Malachi opens this section in chapter two with rhetorical questions. “Don’t all of us have one Father? Didn’t one God create us?” The implication is the people are acting as if they do not. The individuals in Malachi are exhibiting unfaithful actions towards their fellow brothers and sisters. They are “acting treacherously” with one another. Malachi calls it, “profaning the covenant of our fathers.”
Covenants are different than contracts. Contracts are an agreement between two or more parties. Covenants are always before God. Faithful people understand that they live before an audience of One. Jesus reminded people of the importance of their word and faithfulness, “let your word ‘yes’ be ‘yes,’ and your ‘no’ be ‘no’ ” (Matthew 5:37). The context is entanglements in unnecessary oaths.

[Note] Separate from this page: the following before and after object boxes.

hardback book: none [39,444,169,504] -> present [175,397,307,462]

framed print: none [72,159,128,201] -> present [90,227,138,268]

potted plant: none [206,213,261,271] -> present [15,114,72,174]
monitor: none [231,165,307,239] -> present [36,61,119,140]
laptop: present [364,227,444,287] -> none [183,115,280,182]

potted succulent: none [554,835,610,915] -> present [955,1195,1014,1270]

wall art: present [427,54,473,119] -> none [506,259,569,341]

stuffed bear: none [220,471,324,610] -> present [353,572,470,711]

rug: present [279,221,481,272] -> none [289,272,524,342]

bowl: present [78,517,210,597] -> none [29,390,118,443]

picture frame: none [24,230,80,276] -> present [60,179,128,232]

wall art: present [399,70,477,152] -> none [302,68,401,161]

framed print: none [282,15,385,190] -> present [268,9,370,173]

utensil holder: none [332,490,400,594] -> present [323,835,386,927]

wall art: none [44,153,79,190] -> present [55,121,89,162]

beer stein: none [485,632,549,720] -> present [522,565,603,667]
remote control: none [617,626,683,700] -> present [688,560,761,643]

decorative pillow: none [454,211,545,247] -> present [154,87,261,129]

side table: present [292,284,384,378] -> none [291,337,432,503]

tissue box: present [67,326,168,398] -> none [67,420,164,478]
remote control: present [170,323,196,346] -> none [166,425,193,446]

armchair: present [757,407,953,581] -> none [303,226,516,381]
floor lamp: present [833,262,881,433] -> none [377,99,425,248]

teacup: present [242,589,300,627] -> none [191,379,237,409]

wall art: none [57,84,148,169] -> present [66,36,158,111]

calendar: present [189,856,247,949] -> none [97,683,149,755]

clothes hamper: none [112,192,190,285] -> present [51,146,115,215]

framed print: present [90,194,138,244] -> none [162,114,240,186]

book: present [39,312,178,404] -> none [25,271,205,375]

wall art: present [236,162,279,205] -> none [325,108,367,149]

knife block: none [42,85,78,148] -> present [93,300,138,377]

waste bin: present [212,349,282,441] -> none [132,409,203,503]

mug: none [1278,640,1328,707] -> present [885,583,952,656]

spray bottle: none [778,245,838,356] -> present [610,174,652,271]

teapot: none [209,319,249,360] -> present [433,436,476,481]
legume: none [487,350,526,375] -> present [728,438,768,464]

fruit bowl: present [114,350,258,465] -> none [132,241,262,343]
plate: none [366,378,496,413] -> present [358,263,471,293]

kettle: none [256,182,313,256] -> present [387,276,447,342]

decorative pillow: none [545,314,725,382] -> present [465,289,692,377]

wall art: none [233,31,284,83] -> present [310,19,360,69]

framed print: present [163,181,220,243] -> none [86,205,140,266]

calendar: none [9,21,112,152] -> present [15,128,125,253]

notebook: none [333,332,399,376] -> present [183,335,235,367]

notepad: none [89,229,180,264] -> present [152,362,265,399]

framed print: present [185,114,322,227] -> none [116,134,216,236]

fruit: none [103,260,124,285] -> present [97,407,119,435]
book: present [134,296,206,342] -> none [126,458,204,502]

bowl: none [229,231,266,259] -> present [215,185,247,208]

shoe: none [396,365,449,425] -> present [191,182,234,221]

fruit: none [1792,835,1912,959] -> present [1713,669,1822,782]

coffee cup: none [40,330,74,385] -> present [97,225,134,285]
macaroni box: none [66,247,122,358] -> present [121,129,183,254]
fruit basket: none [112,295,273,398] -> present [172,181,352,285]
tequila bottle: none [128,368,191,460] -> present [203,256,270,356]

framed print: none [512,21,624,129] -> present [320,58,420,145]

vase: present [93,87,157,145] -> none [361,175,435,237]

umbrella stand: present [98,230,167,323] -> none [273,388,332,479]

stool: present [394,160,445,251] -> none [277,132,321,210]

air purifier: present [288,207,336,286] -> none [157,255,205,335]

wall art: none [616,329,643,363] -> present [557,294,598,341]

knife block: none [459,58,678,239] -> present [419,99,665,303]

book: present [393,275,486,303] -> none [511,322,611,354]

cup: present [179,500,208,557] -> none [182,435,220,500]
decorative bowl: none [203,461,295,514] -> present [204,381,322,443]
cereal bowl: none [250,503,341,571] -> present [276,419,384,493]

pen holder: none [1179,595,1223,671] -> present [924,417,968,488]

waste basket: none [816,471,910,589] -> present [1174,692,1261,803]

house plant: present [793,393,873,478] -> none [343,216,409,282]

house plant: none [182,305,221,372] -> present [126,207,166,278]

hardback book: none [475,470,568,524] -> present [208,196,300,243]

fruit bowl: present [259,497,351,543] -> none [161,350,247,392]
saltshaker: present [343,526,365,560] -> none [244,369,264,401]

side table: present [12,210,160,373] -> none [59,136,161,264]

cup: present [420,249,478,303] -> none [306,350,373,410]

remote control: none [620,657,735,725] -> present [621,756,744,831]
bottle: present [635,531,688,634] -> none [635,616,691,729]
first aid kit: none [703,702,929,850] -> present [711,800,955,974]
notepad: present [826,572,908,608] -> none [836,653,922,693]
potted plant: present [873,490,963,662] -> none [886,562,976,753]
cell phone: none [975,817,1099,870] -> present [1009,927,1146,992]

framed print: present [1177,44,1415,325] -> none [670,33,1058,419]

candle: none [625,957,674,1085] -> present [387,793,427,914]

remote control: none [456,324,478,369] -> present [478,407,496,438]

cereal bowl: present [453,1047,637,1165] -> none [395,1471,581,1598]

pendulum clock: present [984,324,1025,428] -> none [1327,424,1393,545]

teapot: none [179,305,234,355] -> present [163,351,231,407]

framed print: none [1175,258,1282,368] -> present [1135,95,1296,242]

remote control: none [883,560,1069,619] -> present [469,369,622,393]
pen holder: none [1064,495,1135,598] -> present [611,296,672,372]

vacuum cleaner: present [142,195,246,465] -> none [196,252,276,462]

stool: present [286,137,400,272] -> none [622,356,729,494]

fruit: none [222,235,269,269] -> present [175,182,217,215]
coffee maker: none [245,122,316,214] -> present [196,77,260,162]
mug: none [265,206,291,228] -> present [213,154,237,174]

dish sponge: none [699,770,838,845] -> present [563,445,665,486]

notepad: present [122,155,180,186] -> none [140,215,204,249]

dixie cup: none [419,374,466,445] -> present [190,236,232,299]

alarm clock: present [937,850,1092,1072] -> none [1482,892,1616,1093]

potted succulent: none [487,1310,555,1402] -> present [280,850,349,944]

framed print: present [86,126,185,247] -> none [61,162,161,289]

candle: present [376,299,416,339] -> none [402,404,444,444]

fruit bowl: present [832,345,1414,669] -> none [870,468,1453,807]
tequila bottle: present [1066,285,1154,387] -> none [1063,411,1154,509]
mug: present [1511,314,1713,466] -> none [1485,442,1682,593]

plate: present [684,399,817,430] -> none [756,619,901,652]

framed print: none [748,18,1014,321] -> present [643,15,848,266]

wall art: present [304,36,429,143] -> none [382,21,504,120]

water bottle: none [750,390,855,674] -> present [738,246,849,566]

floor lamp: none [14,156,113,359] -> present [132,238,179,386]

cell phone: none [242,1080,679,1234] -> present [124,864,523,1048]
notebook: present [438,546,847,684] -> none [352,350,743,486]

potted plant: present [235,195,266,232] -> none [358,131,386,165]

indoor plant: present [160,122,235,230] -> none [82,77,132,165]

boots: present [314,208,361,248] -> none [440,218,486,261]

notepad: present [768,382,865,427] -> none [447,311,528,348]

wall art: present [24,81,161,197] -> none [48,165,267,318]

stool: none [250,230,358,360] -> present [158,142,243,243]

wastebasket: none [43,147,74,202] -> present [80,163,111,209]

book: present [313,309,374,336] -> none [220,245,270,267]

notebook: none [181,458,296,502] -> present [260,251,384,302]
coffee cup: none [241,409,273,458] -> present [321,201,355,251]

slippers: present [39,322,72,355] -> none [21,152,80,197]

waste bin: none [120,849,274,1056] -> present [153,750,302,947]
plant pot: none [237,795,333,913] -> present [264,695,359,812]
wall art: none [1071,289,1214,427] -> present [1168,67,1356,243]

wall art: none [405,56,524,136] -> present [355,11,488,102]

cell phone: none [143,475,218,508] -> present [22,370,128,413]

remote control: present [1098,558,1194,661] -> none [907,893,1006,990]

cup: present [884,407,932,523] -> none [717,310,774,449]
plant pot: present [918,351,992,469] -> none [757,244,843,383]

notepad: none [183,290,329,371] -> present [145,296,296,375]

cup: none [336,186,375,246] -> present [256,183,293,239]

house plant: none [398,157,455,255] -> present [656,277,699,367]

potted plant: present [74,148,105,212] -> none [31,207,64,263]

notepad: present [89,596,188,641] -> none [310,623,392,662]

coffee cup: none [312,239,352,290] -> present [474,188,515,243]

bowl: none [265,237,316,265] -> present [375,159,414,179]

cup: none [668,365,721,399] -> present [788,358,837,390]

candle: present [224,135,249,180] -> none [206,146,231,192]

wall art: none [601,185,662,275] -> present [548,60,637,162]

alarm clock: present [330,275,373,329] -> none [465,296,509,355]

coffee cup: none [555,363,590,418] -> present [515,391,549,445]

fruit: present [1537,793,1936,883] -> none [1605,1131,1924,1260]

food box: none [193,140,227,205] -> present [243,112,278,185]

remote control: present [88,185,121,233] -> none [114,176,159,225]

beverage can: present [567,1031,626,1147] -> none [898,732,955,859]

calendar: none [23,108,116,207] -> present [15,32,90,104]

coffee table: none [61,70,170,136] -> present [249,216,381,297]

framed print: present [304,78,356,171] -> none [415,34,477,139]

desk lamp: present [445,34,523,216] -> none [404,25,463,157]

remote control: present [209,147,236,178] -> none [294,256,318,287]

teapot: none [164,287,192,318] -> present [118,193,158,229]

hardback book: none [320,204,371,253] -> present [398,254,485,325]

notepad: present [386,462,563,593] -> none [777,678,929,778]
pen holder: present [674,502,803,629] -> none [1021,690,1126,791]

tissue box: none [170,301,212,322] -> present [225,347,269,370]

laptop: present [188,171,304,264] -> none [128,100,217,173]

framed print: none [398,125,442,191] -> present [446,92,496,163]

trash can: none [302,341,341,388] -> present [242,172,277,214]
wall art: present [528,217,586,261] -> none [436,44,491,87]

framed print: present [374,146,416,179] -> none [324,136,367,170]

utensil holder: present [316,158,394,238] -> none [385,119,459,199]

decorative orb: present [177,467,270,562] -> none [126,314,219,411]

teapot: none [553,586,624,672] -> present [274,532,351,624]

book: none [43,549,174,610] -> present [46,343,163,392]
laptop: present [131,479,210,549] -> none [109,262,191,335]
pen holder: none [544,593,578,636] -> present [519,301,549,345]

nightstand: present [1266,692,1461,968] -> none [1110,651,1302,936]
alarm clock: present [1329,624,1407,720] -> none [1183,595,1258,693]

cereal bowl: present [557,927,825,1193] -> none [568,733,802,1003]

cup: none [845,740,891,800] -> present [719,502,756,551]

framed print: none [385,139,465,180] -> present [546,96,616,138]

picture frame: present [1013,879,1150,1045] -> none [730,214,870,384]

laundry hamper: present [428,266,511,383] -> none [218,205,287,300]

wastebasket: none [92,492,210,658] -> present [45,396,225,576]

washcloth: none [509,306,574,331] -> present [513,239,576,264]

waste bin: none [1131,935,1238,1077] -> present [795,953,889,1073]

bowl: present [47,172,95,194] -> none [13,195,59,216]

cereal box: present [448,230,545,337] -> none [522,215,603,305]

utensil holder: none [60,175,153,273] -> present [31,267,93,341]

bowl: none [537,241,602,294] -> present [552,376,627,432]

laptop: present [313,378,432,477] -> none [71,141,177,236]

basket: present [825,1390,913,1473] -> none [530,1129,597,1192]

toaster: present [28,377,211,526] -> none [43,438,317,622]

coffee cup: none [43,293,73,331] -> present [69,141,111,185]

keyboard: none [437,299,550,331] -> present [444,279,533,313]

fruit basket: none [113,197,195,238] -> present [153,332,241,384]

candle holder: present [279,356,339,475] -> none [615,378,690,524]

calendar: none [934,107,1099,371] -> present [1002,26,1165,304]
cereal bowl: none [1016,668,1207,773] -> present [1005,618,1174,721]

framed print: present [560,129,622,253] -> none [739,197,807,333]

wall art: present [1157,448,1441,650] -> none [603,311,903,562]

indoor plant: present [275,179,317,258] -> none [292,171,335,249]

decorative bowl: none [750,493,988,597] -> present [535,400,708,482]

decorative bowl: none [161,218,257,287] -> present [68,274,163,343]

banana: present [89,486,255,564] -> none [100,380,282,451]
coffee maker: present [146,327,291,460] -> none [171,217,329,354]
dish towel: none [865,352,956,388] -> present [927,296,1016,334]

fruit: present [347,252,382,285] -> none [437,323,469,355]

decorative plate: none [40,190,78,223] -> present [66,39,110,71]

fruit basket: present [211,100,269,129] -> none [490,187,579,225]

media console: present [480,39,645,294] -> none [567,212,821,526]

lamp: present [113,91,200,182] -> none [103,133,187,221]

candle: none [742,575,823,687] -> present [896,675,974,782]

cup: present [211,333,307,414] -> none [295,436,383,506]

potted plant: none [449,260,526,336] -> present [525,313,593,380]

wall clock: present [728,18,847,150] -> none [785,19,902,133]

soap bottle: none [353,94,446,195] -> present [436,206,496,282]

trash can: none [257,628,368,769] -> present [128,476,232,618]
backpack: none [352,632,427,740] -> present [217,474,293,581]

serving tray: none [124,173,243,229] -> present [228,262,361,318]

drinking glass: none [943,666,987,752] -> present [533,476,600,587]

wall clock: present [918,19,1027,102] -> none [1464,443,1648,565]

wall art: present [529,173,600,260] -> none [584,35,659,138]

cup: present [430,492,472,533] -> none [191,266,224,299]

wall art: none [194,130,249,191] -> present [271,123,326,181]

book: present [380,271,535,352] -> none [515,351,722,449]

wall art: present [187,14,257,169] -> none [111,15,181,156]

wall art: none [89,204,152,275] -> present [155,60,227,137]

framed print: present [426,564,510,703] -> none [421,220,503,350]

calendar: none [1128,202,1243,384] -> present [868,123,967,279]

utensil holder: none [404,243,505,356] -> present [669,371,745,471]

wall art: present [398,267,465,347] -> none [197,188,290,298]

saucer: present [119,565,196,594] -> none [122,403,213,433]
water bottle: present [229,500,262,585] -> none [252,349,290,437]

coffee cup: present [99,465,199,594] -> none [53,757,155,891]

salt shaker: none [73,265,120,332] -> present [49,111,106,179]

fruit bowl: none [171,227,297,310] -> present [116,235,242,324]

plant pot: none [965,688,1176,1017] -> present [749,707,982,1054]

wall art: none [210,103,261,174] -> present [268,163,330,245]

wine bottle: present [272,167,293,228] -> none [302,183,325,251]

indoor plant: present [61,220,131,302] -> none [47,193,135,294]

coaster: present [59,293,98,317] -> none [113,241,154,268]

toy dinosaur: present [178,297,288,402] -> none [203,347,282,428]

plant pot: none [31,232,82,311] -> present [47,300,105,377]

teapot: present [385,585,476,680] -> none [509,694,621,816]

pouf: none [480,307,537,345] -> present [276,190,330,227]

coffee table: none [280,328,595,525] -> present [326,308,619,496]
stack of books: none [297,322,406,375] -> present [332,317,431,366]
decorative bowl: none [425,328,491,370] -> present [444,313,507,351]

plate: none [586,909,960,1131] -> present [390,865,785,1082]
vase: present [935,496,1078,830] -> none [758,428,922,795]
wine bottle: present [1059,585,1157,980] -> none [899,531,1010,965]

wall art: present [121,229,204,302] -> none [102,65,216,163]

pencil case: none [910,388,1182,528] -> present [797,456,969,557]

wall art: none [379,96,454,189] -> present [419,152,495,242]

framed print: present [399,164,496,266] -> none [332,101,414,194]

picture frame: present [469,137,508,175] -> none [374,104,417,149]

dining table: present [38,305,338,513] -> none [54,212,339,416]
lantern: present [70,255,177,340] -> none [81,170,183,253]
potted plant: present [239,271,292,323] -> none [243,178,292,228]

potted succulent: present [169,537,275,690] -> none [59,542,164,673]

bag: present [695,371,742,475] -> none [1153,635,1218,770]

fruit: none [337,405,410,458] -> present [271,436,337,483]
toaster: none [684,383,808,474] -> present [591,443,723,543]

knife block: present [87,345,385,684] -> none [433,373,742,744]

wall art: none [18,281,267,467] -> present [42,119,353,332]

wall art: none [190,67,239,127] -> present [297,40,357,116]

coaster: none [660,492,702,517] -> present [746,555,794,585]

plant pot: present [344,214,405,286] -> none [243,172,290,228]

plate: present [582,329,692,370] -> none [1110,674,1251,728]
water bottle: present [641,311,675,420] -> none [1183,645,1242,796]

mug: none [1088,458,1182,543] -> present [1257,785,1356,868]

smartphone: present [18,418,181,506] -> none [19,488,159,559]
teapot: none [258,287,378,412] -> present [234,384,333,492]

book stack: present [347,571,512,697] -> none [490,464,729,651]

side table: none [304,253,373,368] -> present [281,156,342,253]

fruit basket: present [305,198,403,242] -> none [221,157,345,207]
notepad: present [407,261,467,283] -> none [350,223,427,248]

Covenant people are honest, consistent people because there is a God in the universe who is over all and His image is upon everyone.
Covenants mean something because God is witnessing the action. God no longer wants to receive offerings with “weeping and groaning” because the people have been unfaithful to their marriage covenant. Jesus picks up on this covenantal language with, “what God has joined together, man must not separate (Matt 19:6).” Marriage is a spiritual union. Malachi bolsters this concept reminding the people God made them “a remnant of His life-breath.” The purpose is “godly offspring.” God is invested and interested in the marriage covenant because the outcome affects generations. When one flippantly divorces, he or she is “covering their garment with injustice.” In other words, they are hiding something, instead of dealing with the issue.
Knee-jerk reactions of divorce and patterns of unfaithfulness are wearisome to the Lord. God through Malachi is warning the people to “not act treacherously.” He will bring justice in due time and it is not going to look pretty for the unfaithful. We have a responsibility as covenant people to watch ourselves and warn others. We cannot say, “What is evil is good.” We have to ask God, “Search me and try me … see if there be any wicked way” (Psalm 139:23-24). When we find patterns of unfaithfulness in our own hearts we must repent. Then we call others to repent and trust God even when it is not fun and we do not feel like it.
Cultural changes occur from the inside out. Lasting change is not from outside pressure, but from an inside heart change. If our culture needs to change it begins with the household of God. I have sat in too many Christian leadership meetings where I have been lied to. Promised one thing and given another. The remedy is not the launching of grenades. Justice is ultimately going to roll (Amos 5:24). Our job is to exhibit covenant faithfulness in all things. A lost and dying world will see our character, integrity, and ultimately love as something to be desired. Truth, beauty, and goodness are not attractive because Christians invented it. It is appealing because God created us for it, and our hearts are restless until they find their peace in God.
— Moore is pastor to adults at First Baptist Church, Clarksville.